- _Brief_
Could you print exactly the lines of the listing below, starting at the line that has "Accepter valgte" and ending at the line that has "Polizeibericht 4. September 2014", and only those lines?

━━ Data extract

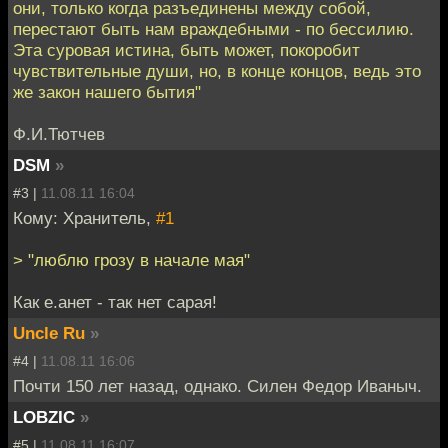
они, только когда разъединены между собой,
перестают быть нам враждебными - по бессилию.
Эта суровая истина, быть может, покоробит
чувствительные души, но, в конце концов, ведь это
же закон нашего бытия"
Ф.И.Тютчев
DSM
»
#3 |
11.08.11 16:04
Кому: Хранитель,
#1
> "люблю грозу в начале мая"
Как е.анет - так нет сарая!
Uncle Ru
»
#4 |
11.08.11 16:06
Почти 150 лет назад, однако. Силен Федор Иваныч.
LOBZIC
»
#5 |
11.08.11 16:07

━━━━
━━ Data extract

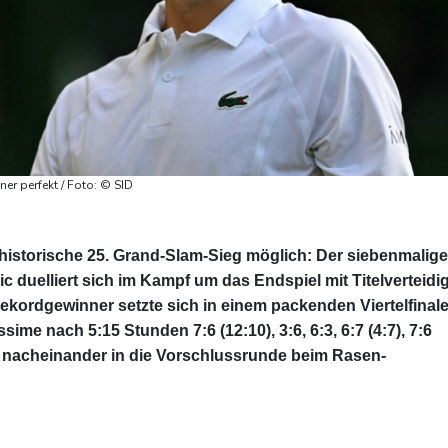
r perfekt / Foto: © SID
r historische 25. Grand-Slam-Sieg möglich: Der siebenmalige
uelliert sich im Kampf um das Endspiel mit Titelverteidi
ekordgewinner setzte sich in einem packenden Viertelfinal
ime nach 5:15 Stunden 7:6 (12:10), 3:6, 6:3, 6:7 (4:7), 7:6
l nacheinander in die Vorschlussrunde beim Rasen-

━━━━
━━ Data extract

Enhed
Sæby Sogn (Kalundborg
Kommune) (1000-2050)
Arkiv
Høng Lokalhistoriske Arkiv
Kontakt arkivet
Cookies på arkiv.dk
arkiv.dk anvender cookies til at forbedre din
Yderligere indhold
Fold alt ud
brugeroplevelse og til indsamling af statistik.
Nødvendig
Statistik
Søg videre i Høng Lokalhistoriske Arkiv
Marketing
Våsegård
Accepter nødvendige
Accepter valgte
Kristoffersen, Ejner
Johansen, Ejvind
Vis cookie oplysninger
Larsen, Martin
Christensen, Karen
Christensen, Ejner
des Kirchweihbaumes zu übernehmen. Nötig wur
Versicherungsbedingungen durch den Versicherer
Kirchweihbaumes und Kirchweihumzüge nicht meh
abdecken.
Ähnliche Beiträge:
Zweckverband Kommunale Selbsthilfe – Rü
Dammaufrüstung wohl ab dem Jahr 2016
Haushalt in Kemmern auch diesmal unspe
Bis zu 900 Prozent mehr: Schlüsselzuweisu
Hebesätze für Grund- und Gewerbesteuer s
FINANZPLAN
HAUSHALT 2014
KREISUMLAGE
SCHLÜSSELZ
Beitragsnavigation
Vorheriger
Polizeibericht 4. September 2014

━━━━

- _Completed exercise_
Accepter valgte
Kristoffersen, Ejner
Johansen, Ejvind
Vis cookie oplysninger
Larsen, Martin
Christensen, Karen
Christensen, Ejner
des Kirchweihbaumes zu übernehmen. Nötig wur
Versicherungsbedingungen durch den Versicherer
Kirchweihbaumes und Kirchweihumzüge nicht meh
abdecken.
Ähnliche Beiträge:
Zweckverband Kommunale Selbsthilfe – Rü
Dammaufrüstung wohl ab dem Jahr 2016
Haushalt in Kemmern auch diesmal unspe
Bis zu 900 Prozent mehr: Schlüsselzuweisu
Hebesätze für Grund- und Gewerbesteuer s
FINANZPLAN
HAUSHALT 2014
KREISUMLAGE
SCHLÜSSELZ
Beitragsnavigation
Vorheriger
Polizeibericht 4. September 2014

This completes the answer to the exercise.